“Yannick”: in the name of subjectivity

Six days. This is what it took for Quentin Dupieux to complete the filming of his latest feature film, Yannick, whose plot takes place behind closed doors in a theater. On his Facebook page, the filmmaker declared that he wanted to “return to his first love, that is to say the impossible film”, and satisfy this “taste for films that should not exist”.

Freed from the traditional constraints of production, the director has also done away with the absurd elements and spatiotemporal pirouettes that have made his mark. No giant flies here (Mandibles2021) nor a twisted love story with a fur jacket (The deer, 2019). Calmed down, Quentin Dupieux? Not as much as you might think.

Set in a realistic setting, the plot of Yannick is devoid of any artifice, designed to respond to the chronological challenges posed by closed doors. And although the lack of time and means is apparent in the simplicity of the setting and the staging, it is in the crazy and clever screenplay that all the talent of France’s most irreverent filmmaker is displayed.
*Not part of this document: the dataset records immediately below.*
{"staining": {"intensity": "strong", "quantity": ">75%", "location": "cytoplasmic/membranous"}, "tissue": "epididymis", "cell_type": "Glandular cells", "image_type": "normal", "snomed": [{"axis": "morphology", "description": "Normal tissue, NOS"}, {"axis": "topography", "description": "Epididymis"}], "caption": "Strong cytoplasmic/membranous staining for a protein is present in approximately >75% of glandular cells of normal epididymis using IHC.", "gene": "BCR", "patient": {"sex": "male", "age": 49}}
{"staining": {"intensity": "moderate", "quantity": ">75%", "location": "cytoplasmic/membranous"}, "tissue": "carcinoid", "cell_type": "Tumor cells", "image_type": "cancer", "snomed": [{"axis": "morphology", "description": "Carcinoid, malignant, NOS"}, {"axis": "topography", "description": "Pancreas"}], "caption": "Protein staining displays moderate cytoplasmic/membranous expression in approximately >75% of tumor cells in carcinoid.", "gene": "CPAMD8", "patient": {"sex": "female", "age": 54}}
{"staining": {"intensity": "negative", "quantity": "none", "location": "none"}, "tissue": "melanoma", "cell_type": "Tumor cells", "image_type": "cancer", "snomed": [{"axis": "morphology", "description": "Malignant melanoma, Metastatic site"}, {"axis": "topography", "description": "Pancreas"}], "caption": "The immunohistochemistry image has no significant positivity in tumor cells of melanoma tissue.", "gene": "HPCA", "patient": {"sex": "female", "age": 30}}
The film therefore opens in full performance of the play The cuckold, a very bad vaudeville. On stage, three actors deliver their lines in an uninspired tone, to the enthusiastic and automatic laughter of the audience. The evening takes an unexpected turn when a spectator, Yannick, gets up and interrupts the show to indicate his displeasure.

The man, who works as a night guard in a parking lot, took the day off and took more than 45 minutes to cross Paris and get to the theater. However, he believes that the entertainment he was promised is not worth the money and time wasted. Initially polite, Yannick takes out his revolver when the actors persist in denigrating his approach. Taking the entire room hostage, he gives himself the mandate to rewrite the play.

Apparently simple, this premise hides a reflection as hilarious as it is sharp on the inanity of an entertainment industry which puts its audience to sleep, the arrogance of a certain cultural elite towards the people and their definition of art, and the fiction that the latter tells itself to justify its mediocrity.

In a sober production which leaves plenty of room for the expansion of his ideas and the talent of his actors, Quentin Dupieux mixes in barely 67 minutes all the discomforts which are currently shaking the cultural environment, and which are bringing forward the debates that have taken different forms over the centuries, about elitism, subjectivity, accessibility and the social mission of art.

In the title role, Raphaël Quenard gives rise to moments of overwhelming candor and nonchalance, transforming an antipathetic, disturbing, even dangerous character into a touching and paradoxical being, without anything being revealed about his journey or his psychological state.

Everywhere, the finesse of the subject is confronted with constraints of time and means. This deprivation, failing to create a bomb effect, rather strives to tickle in us what we too often brush aside, frightened, perhaps, by the complexity that the moment of thought can take on. We laugh: at the characters, at the situations, especially at ourselves. All that remains is to salute the audacity.

Yannick

★★★ 1/2

Comedy by Quentin Dupieux. With Raphaël Quenard, Pio Marmaï and Blanche Gardin. France, 2023, 67 min.